Christmas can be a time of lights, trees, parties, and decadent food, but it is definitely a season of grief and sadness. For some, it’s the grief of a lost childhood; the holidays remind us of all the brokenness our young lives were immersed in. For many, Christmas is a strong reminder of the death of a spouse, parent, or child. Christmas was the last time my wife spoke with her mother.
Throughout these first days, we’ve looked back at God’s faithfulness in fulfilling every promise of hope He gave His children concerning Jesus. The first prophets boldly proclaimed God’s coming amidst vast consumerism, greed, and a society that seemed “well off”. Then, in later years, prophets declared this hope amidst a broken society, exile, and confusion. As the people grieved the loss of everything, the prophets said things like, “Prepare the way of the Lord! The Lord will gather his people! The King will come and rule with justice and all will be made right.” The Psalmists also wrote in the same time, however, “The Lord watches over us!”

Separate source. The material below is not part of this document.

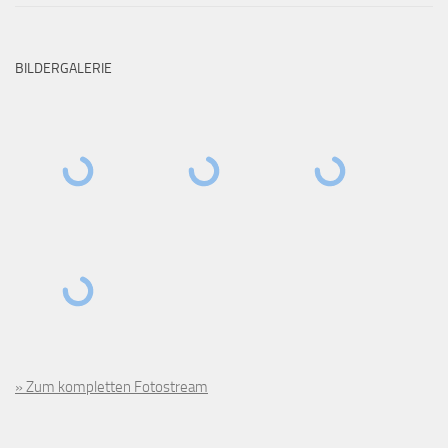
BILDERGALERIE
» Zum kompletten Fotostream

Advent is a moment that pushes us into this odd kind of mourning—a mourning with hope. Grief or mourning described in the Scriptures challenges our notions of grief. It isn’t a Hemingway-esq burying of all emotions and denial of pain. It isn’t a journey to “getting over it” or moving on. On the other hand, it’s not a constant groveling in that pain either. Often, we’re prone to make our grief the central thing about ourselves and the central thing about God. We belittle people’s attempts to speak words of life, encouragement, or truth. The Scriptures don’t tell us how to grieve, but they tell us what we possess in our grief. The Bible tells us of the accompanying presence of hope.
Paul writes in 1 Thessalonians 4:13-14 (NLT):
Dear brothers and sisters, we want you to know what will happen to the believers who have died so you will not grieve like people who have no hope. For since we believe that Jesus died and was raised to life again, we also believe that when Jesus returns, God will bring back with him the believers who have died.

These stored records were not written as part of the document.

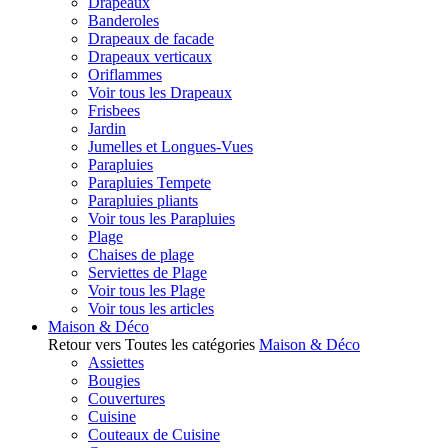
Drapeaux
Banderoles
Drapeaux de facade
Drapeaux verticaux
Oriflammes
Voir tous les Drapeaux
Frisbees
Jardin
Jumelles et Longues-Vues
Parapluies
Parapluies Tempete
Parapluies pliants
Voir tous les Parapluies
Plage
Chaises de plage
Serviettes de Plage
Voir tous les Plage
Voir tous les articles
Maison & Déco
Retour vers Toutes les catégories
Maison & Déco
Assiettes
Bougies
Couvertures
Cuisine
Couteaux de Cuisine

And then in 1 Peter 1:3-6 (NIV):
Praise be to the God and Father of our Lord Jesus Christ! In his great mercy he has given us new birth into a living hope through the resurrection of Jesus Christ from the dead, and into an inheritance that can never perish, spoil or fade. This inheritance is kept in heaven for you, who through faith are shielded by God’s power until the coming of the salvation that is ready to be revealed in the last time. In all this you greatly rejoice, though now for a little while you may have had to suffer grief in all kinds of trials.

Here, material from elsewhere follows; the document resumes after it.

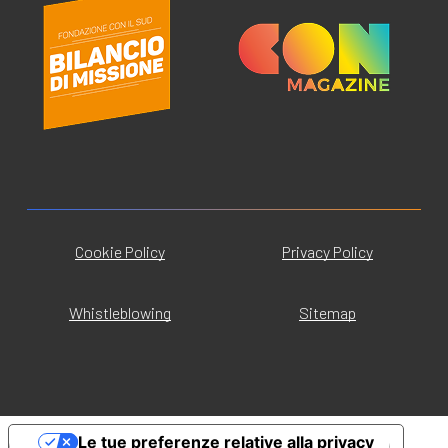
Cookie Policy
Privacy Policy
Whistleblowing
Sitemap
Le tue preferenze relative alla privacy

The incarnation of God in Jesus guarantees hope as a possession in every trial and at the foot of every grave of every fallen saint. The core of your mourning contains a lasting hope in Christ’s arrival, His death, His resurrection, and His return. This hope doesn’t expel weeping, often it welcomes it.
When you are informed, as Paul says, of the hope of Christ, or when you’ve received the inheritance of hope, as Peter describes, you see the world more clearly. You see the fractured marriages, you see the pain of loneliness, the injustice of poverty, the horror of war, and all of creation itself cracking under the weight of pressure of human sin. You see those things, knowing this is not how Jesus intended His world to be. You also see those things and know that, through the sacrifice of Christ’s life and in the great wealth of His love, all of this will be made new.
I invite you to spend time reflecting on this question: What hope does this Christ-Child Almighty God bring you? Where do you need that hope?
How will you respond when it arrives in the ordinary and the humble?